HOW TO COMPLETE THIS TASK: Can you retype each of the lines below exactly, with nothing changed?

......

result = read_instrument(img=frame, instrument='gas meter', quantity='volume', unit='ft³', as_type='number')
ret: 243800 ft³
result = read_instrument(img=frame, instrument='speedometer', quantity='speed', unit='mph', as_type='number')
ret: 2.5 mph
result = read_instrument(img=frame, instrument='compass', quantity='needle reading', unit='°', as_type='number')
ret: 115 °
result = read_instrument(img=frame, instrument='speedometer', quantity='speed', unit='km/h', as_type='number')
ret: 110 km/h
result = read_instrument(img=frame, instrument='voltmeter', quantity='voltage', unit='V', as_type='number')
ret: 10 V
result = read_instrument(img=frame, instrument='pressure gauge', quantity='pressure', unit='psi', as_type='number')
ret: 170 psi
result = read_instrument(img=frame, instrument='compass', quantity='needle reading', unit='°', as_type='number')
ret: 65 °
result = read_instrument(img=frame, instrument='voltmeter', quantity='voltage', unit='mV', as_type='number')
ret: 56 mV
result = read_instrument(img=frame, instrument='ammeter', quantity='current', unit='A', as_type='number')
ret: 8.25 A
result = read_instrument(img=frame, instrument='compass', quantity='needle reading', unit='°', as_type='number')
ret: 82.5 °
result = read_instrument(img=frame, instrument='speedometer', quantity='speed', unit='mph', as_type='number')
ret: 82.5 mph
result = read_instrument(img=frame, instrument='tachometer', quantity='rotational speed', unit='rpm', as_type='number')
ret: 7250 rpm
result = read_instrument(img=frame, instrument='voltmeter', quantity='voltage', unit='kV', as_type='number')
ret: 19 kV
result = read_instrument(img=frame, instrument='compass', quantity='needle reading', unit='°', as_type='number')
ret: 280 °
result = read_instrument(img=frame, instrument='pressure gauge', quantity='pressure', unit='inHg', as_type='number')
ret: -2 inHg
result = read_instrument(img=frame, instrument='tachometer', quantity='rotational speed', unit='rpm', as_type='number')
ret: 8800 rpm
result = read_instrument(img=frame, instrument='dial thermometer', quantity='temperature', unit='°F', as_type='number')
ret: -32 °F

......

RESULT:
result = read_instrument(img=frame, instrument='gas meter', quantity='volume', unit='ft³', as_type='number')
ret: 243800 ft³
result = read_instrument(img=frame, instrument='speedometer', quantity='speed', unit='mph', as_type='number')
ret: 2.5 mph
result = read_instrument(img=frame, instrument='compass', quantity='needle reading', unit='°', as_type='number')
ret: 115 °
result = read_instrument(img=frame, instrument='speedometer', quantity='speed', unit='km/h', as_type='number')
ret: 110 km/h
result = read_instrument(img=frame, instrument='voltmeter', quantity='voltage', unit='V', as_type='number')
ret: 10 V
result = read_instrument(img=frame, instrument='pressure gauge', quantity='pressure', unit='psi', as_type='number')
ret: 170 psi
result = read_instrument(img=frame, instrument='compass', quantity='needle reading', unit='°', as_type='number')
ret: 65 °
result = read_instrument(img=frame, instrument='voltmeter', quantity='voltage', unit='mV', as_type='number')
ret: 56 mV
result = read_instrument(img=frame, instrument='ammeter', quantity='current', unit='A', as_type='number')
ret: 8.25 A
result = read_instrument(img=frame, instrument='compass', quantity='needle reading', unit='°', as_type='number')
ret: 82.5 °
result = read_instrument(img=frame, instrument='speedometer', quantity='speed', unit='mph', as_type='number')
ret: 82.5 mph
result = read_instrument(img=frame, instrument='tachometer', quantity='rotational speed', unit='rpm', as_type='number')
ret: 7250 rpm
result = read_instrument(img=frame, instrument='voltmeter', quantity='voltage', unit='kV', as_type='number')
ret: 19 kV
result = read_instrument(img=frame, instrument='compass', quantity='needle reading', unit='°', as_type='number')
ret: 280 °
result = read_instrument(img=frame, instrument='pressure gauge', quantity='pressure', unit='inHg', as_type='number')
ret: -2 inHg
result = read_instrument(img=frame, instrument='tachometer', quantity='rotational speed', unit='rpm', as_type='number')
ret: 8800 rpm
result = read_instrument(img=frame, instrument='dial thermometer', quantity='temperature', unit='°F', as_type='number')
ret: -32 °F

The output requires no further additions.